● **Tarefa 1**:
Relacione todos os podcasts que o texto sobre podcasts identifica pelo nome entre parênteses.
● **Tarefa 2**:
Transcreva o texto sobre podcasts de "O termo faz" até "criado pela B9).".

══ Trecho da página ══

O termo faz referência ao iPod, porém os podcasting podem ser ouvidos no seu computador através do downloads feitos diretamente do site do podcaster, ou em qualquer smartphone. 

Apesar de estarmos fazendo outras coisas como exercícios físicos, indo trabalhar de ônibus ou de carro, podemos, ao mesmo tempo, aprender algo novo ouvindo um podcast. Desde aprendendo ou aperfeiçoando o inglês, passando pela cultura Nerd (Nerdcast), cinema, discussões sobre a cultura LGBT, empreendedorismo (Gvcast)  e feminismo (Mamilos, criado pela B9).

═══
══ Entradas fornecidas ══

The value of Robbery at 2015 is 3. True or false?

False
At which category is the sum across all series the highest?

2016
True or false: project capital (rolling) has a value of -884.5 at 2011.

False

═══

● **Resposta 1**:
Nerdcast, Gvcast, Mamilos

● **Resposta 2**:
O termo faz referência ao iPod, porém os podcasting podem ser ouvidos no seu computador através do downloads feitos diretamente do site do podcaster, ou em qualquer smartphone. 

Apesar de estarmos fazendo outras coisas como exercícios físicos, indo trabalhar de ônibus ou de carro, podemos, ao mesmo tempo, aprender algo novo ouvindo um podcast. Desde aprendendo ou aperfeiçoando o inglês, passando pela cultura Nerd (Nerdcast), cinema, discussões sobre a cultura LGBT, empreendedorismo (Gvcast)  e feminismo (Mamilos, criado pela B9).